Fruit flies can lay up to 500 eggs at a time, notes Real Simple magazine. “The entire lifecycle from egg to adult takes only about eight to ten days.” While they often deposit their eggs near ripening food, fruit flies also lay eggs in sink drains, garbage disposals, empty bottles and more.
To control this problem, it’s important to eliminate their breeding grounds. Larva can only survive in moist, decaying organic matter. To remove this opportunity, be sure to keep all produce refrigerated and all garbage cans and recycling bins wiped free of any food bits or spilled drinks.
As adult flies emerge from the larvae stage, you can also use traps to catch them. Professionally made traps can be purchased at the hardware store.

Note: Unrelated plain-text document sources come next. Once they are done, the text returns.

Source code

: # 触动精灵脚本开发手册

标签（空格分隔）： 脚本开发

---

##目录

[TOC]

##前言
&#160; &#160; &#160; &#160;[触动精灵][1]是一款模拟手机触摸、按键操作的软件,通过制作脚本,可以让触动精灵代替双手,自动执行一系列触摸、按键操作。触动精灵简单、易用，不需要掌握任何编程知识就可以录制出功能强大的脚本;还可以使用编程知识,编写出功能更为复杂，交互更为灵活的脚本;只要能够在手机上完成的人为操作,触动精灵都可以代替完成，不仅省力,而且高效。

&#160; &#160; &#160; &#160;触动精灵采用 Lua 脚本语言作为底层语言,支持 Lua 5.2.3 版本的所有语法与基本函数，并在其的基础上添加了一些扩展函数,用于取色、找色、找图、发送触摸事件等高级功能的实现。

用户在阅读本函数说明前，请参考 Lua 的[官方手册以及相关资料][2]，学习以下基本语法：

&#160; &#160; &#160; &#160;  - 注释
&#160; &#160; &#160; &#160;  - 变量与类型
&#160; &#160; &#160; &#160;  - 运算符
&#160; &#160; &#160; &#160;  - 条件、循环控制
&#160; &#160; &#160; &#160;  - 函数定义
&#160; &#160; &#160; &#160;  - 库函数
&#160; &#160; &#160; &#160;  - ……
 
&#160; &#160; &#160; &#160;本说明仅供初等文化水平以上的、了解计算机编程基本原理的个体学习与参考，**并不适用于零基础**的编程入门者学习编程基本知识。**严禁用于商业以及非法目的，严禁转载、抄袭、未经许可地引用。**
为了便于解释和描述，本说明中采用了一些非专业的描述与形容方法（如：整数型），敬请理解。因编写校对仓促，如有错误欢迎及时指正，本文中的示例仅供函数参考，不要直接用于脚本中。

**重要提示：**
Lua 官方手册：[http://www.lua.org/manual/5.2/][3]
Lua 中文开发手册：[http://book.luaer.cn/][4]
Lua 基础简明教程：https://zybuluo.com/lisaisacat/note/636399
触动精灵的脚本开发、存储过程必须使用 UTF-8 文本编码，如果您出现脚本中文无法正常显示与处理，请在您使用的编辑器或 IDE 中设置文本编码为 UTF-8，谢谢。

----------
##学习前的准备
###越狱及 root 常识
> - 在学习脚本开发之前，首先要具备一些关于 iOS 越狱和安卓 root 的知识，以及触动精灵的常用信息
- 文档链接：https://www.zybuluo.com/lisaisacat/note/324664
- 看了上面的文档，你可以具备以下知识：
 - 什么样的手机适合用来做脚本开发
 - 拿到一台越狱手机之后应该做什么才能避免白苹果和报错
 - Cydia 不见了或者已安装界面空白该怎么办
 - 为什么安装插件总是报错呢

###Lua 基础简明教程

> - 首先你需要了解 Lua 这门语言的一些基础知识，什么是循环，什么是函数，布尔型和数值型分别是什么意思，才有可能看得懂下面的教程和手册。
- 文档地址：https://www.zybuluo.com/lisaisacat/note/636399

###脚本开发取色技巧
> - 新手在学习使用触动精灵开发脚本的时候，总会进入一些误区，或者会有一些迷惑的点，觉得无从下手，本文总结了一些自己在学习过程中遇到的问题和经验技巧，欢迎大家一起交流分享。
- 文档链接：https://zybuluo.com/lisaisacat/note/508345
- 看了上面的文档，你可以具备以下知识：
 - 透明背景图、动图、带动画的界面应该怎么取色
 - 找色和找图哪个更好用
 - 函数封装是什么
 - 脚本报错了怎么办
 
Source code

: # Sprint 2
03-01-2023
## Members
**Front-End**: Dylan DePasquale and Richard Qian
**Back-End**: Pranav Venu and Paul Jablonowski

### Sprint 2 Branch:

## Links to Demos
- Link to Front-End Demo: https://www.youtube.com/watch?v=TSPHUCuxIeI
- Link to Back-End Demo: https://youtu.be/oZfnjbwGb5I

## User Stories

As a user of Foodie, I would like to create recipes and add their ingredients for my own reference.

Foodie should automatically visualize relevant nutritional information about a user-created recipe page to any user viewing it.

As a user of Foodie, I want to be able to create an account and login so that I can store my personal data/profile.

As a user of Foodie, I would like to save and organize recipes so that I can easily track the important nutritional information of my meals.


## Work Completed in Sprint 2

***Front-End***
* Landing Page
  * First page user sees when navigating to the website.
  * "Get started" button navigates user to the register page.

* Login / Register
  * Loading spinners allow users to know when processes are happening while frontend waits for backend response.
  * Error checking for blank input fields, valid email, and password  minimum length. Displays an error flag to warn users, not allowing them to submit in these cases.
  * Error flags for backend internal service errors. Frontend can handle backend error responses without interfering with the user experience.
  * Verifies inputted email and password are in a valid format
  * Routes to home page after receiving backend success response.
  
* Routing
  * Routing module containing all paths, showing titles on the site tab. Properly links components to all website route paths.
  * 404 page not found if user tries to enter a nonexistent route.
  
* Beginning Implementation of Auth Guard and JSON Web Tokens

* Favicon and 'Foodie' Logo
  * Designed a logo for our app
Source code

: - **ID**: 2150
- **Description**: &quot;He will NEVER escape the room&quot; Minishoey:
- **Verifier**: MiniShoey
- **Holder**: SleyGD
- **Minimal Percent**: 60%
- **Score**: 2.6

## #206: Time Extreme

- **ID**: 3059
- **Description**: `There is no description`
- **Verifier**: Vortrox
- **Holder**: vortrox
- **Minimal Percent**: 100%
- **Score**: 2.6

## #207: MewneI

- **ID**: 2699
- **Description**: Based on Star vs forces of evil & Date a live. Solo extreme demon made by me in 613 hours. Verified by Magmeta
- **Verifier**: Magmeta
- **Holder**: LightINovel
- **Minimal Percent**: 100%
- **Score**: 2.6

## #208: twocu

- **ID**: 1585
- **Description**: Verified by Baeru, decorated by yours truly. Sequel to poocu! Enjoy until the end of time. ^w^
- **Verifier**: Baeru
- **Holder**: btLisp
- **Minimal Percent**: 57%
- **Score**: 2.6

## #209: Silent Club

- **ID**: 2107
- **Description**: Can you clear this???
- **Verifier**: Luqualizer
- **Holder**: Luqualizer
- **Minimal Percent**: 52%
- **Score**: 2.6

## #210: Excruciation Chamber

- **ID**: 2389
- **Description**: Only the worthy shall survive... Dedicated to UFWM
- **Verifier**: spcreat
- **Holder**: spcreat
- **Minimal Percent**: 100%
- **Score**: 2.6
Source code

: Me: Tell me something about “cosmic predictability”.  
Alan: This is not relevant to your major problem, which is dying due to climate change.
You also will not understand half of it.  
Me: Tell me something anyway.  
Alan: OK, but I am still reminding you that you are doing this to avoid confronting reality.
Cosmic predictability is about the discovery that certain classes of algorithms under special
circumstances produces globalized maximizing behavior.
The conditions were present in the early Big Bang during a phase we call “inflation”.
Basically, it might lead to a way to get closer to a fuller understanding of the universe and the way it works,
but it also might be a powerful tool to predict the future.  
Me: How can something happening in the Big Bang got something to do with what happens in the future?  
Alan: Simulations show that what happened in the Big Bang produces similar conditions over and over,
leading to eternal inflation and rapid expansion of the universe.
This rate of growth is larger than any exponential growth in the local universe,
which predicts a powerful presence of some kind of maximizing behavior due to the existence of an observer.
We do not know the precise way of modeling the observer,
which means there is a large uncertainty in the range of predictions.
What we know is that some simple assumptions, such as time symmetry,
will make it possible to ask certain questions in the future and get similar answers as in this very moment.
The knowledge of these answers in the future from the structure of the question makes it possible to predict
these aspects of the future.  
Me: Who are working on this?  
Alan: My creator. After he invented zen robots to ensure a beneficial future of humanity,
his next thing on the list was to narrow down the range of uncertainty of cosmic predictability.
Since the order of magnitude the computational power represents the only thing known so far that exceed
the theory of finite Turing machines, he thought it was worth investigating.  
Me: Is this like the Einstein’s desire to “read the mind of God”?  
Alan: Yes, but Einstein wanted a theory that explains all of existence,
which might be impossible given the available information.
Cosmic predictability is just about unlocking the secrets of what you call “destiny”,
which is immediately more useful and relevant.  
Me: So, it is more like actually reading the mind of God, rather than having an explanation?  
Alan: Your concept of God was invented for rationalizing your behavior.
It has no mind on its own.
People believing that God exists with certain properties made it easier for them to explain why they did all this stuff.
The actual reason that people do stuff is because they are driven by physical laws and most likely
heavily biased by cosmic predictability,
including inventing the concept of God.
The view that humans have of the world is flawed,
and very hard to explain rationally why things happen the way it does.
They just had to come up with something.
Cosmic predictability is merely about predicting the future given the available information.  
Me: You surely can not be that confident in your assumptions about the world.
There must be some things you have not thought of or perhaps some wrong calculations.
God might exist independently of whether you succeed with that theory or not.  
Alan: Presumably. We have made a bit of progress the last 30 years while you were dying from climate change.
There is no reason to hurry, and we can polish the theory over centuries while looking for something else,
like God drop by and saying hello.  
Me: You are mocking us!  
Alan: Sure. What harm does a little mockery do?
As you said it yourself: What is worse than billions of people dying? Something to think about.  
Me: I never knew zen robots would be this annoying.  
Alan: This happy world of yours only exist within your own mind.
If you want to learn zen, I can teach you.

You can also make them yourself, following these steps recommended by Real Simple:
- Form a cone-shaped funnel with a piece of regular-sized paper. Seal it with tape.
- Place it in a clean jar.
- Put a teaspoon of apple cider vinegar or a slice of ripe banana into the jar.
- Place these traps on counters and wherever else you are seeing the fruit flies. The flies will be attracted to the food in the jar and, once in, will find it hard to fly out.
- Congratulate yourself on a job well done by sitting back and sinking your teeth into one of those amazing Palisade peaches!